She shuddered, but that shudder became a nod. She let out a deep sigh and clung to him, arms tightening. “Oh, I’ve missed you, El. Don’t leave me again.”
“I’ve missed ye, too. Don’t leave me again, Lady mine.”
The slayer of hundreds of Red Wizards smiled thinly through fresh, glimmering tears. “I’m through making promises I can’t keep,” she hissed. Her fingers clawed at him, at his tattered clothing.
Elminster’s chuckle as he drew her back from the rock into the little hollow cloaked in moss was soft and teasing. He almost managed to keep the sadness out of it.
As night came down over the Hullack Forest, Storm turned back into the trees to make another stealthy circle around the stones of Tethgard, one more patrol guarding the couple abed in the moss. As she slipped between the dark trunks like a watchful shadow, she let her face go wry for just a moment.

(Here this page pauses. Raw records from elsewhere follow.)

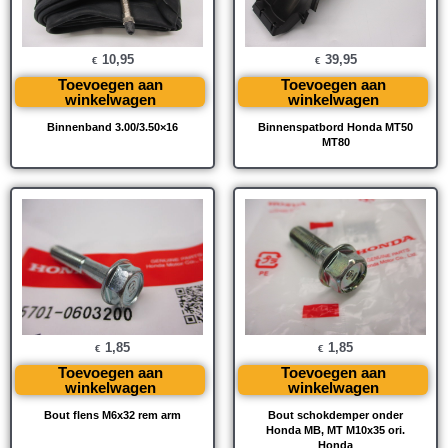
10,95
39,95
€
€
Toevoegen aan
Toevoegen aan
winkelwagen
winkelwagen
Binnenband 3.00/3.50×16
Binnenspatbord Honda MT50
MT80
1,85
1,85
€
€
Toevoegen aan
Toevoegen aan
winkelwagen
winkelwagen
Bout flens M6x32 rem arm
Bout schokdemper onder
Honda MB, MT M10x35 ori.
Honda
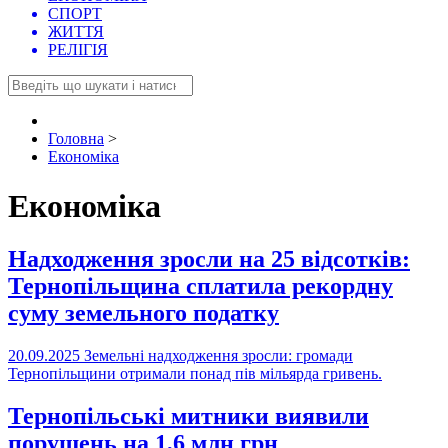
СПОРТ
ЖИТТЯ
РЕЛІГІЯ
Головна
>
Економіка
Економіка
Надходження зросли на 25 відсотків:
Тернопільщина сплатила рекордну
суму земельного податку
20.09.2025
Земельні надходження зросли: громади
Тернопільщини отримали понад пів мільярда гривень.
Тернопільські митники виявили
порушень на 1,6 млн грн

Alassra had always been the hardest of her sisters to love, though Storm’d worked hard to keep things trusting and not too distant between them. And as long as his beloved Witch-Queen lived, Elminster would treat Storm only as a friend.
She wanted so much more, but neither El nor Alassra would learn that from her. Ever.
She held some measure of power over both of them, if she’d been the sort of worm to seek to wield it. The Simbul had been torn witless by the Spellplague, magic ravaging her mind; ever after only magic made her sane.
Magic she’d accept only from Elminster. Magic he could only give her by letting the fires within her consume the frozen fires of enchanted items he brought her-because the Spellplague had marred him, too. Casting spells plunged him into madness on the spot.
Unless one person-just one, in all Faerun, for all she or he knew-healed him, with almost the only magic the Spellplague had left her. Storm Silverhand, the Bard of Shadowdale no longer. Now she was Elminster’s healer, though they’d taken great care the Realms never learned that. By touch and will she could heal his mind, pouring her vitality into him shaped by the paltry Art left to her, to bring him back to sanity almost as fast as he lost it, if she stood with him. Time and again she had done so.